Skip Montanaro <skip@pobox.com> writes:

> I thought the whole purpose of the EncodedFile class was to provide
> transparent encoding.  

    """ Return a wrapped version of file which provides transparent
        encoding translation.

        Strings written to the wrapped file are interpreted according
        to the given data_encoding and then written to the original
        file as string using file_encoding. The intermediate encoding
        will usually be Unicode but depends on the specified codecs.

        Strings are read from the file using file_encoding and then
        passed back to the caller as string using data_encoding.

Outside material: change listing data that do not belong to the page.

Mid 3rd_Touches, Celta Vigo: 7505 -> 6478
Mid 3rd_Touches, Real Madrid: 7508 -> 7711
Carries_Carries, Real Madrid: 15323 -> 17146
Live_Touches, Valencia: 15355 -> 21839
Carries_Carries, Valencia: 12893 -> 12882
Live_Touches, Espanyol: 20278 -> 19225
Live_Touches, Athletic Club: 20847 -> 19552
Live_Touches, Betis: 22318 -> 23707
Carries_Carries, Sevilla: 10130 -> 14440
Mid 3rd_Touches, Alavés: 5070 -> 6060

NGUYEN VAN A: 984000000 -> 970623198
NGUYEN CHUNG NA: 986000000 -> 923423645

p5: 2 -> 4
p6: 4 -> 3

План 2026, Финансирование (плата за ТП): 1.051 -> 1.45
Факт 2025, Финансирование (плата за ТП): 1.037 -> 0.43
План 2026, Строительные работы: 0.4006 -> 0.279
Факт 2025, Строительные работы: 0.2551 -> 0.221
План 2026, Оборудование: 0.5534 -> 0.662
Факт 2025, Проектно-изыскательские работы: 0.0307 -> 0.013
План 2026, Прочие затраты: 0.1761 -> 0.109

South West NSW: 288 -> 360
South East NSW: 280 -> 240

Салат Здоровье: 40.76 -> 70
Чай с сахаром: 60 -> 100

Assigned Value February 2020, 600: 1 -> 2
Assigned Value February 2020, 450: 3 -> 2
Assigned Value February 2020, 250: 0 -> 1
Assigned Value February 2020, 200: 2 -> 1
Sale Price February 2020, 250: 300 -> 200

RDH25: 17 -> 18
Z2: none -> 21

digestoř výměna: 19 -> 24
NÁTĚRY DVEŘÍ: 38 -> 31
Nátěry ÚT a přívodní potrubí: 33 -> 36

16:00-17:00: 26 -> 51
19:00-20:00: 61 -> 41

        If file_encoding is not given, it defaults to data_encoding.
    """

So, no. It provides transparent recoding: with a file encoding, and a
data encoding.

I never found this class useful.

What you want is a StreamWriter:

f = codecs.get_writer('utf-8')(open('unicode-test', 'w'))

Of course, *this* specific case can be written much easier as

f = codecs.open('unicode-test', 'w', encoding = 'utf-8')

The get_writer case is useful if you already got a file-like object
from somewhere.

> Shouldn't it support transparent encoding of Unicode
> objects?  That is, I told the system I want writes to be in utf-8 when I
> instantiated the class.  

You told it also that input data are in utf-8, as you have omitted the
data_encoding.

> I don't think I should have to call .encode() directly.  I realize I
> can wrap the function in a class that adds the transparency I
> desire, but it seems the whole point should be to make it easy to
> write Unicode objects to files.

Not this class, no. 

Now, you may ask what else is the purpose of this class. I really
don't know - it is against everything I'm advocating, as it assumes
that you have byte strings in a certain encoding in your memory that
you want to save in a different encoding. That should never happen -
all your text data should be Unicode strings.

Regards,
Martin